Il bravo gamberetto voleva bene ai suoi, ma era troppo sicuro di essere nel giusto per avere dei dubbi: abbracciò la madre, salutò il padre e i fratelli e si avviò per il mondo.
Il suo passaggio destò subito la sorpresa di un crocchio di rane che da brave comari si erano radunate a far quattro chiacchiere intorno a una foglia di ninfea.
- Il mondo va a rovescio,- disse una rana, - guardate quel gambero e datemi torto, se potete.
- Non c’è più rispetto, - disse un’altra rana.

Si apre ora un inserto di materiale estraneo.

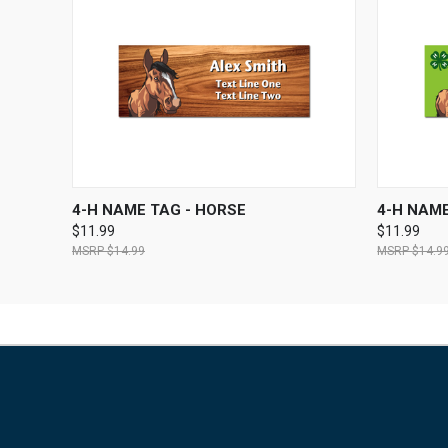
QUICK VIEW
VIEW OPTIONS
QUICK
4-H NAME TAG - HORSE
4-H NAME
$11.99
$11.99
$14.99
$14.9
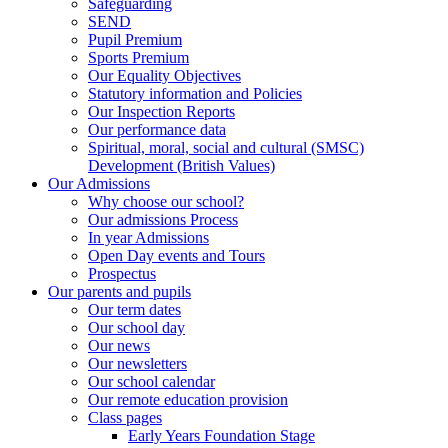
Safeguarding
SEND
Pupil Premium
Sports Premium
Our Equality Objectives
Statutory information and Policies
Our Inspection Reports
Our performance data
Spiritual, moral, social and cultural (SMSC)
Development (British Values)
Our Admissions
Why choose our school?
Our admissions Process
In year Admissions
Open Day events and Tours
Prospectus
Our parents and pupils
Our term dates
Our school day
Our news
Our newsletters
Our school calendar
Our remote education provision
Class pages
Early Years Foundation Stage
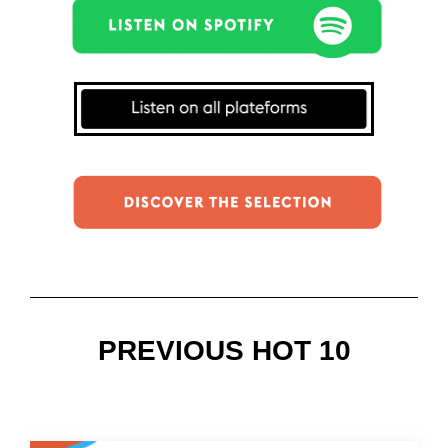
PREVIOUS HOT 10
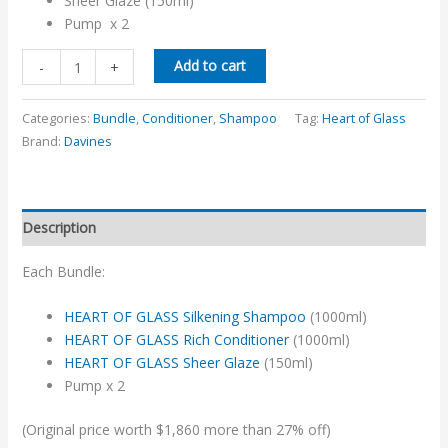
Sheer Glaze (150ml)
Pump x 2
Add to cart
-
+
Categories:
Bundle
,
Conditioner
,
Shampoo
Tag:
Heart of Glass
Brand:
Davines
Description
Each Bundle:
HEART OF GLASS Silkening Shampoo
(1000ml)
HEART OF GLASS Rich Conditioner
(1000ml)
HEART OF GLASS Sheer Glaze
(150ml)
Pump x 2
(Original price worth $1,860 more than 27% off)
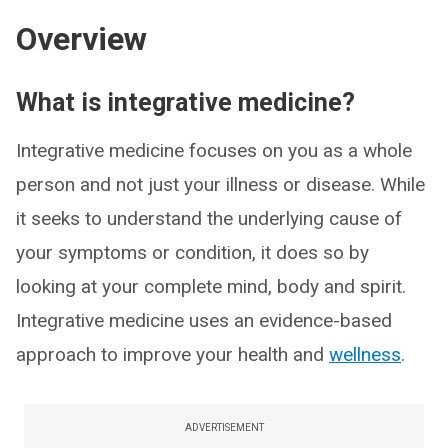
Overview
What is integrative medicine?
Integrative medicine focuses on you as a whole
person and not just your illness or disease. While
it seeks to understand the underlying cause of
your symptoms or condition, it does so by
looking at your complete mind, body and spirit.
Integrative medicine uses an evidence-based
approach to improve your health and
wellness
.
ADVERTISEMENT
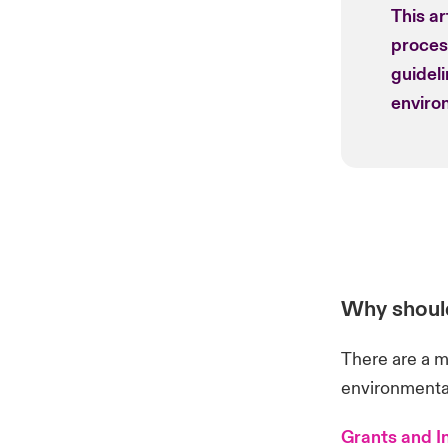
This ar
process
guidel
environ
Why should
There are a m
environmental
Grants and I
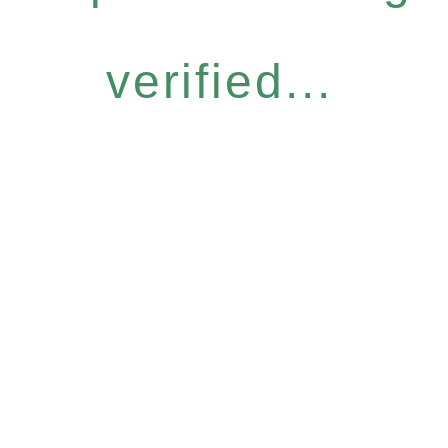
verified...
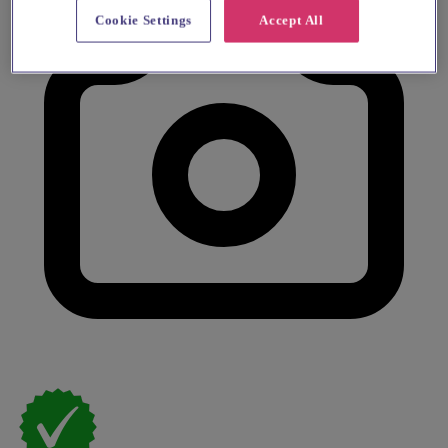
Cookie Settings
Accept All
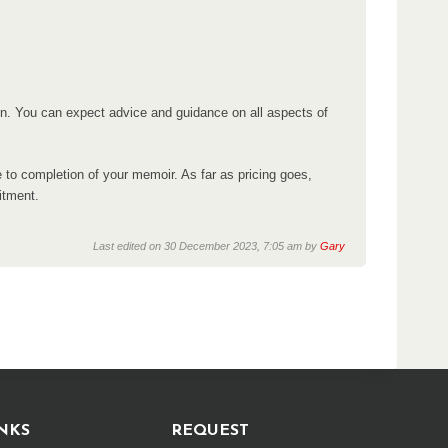
ion. You can expect advice and guidance on all aspects of
e to completion of your memoir. As far as pricing goes,
itment.
Last edited on 30 December 2023, 7:05 am by
Gary
NKS
REQUEST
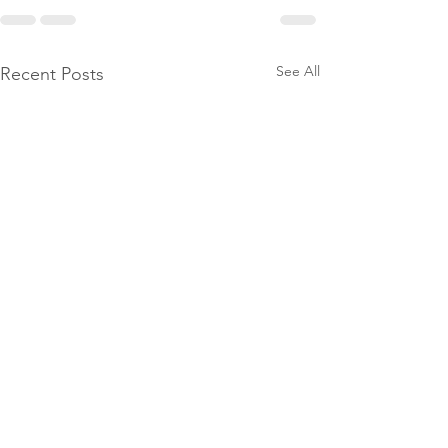
See All
Recent Posts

- Ohibò, ohibò, - disse una terza.
Ma il gamberetto proseguì diritto, è proprio il caso di dirlo, per la sua strada. A un certo punto si sentì chiamare da un vecchio gamberone dall’espressione malinconica che  se ne stava tutto solo accanto a un sasso.
- Buon giorno, - disse il giovane gambero.
Il vecchio lo osservò a lungo, poi disse:  - Cosa credi di fare? Anch’io, quando ero giovane, pensavo di insegnare ai gamberi a camminare in avanti. Ed ecco che cosa ci ho guadagnato: vivo tutto solo, e la gente si mozzerebbe la lingua piuttosto che rivolgermi la parola. Fin che sei in tempo, da’ retta a me: rassegnati a fare come gli altri e un giorno mi ringrazierai del consiglio.
Il giovane gambero non sapeva cosa rispondere e stette zitto. Ma dentro di sé pensava: “Ho ragione io”.
E salutato gentilmente il vecchio riprese fieramente il suo cammino.
Andrà lontano? Farà fortuna? Raddrizzerà tutte le cose storte di questo mondo? Noi non lo sappiamo, perché sta ancora marciando con il coraggio e la decisione del primo giorno. Possiamo solo augurargli, di tutto cuore: - Buon viaggio!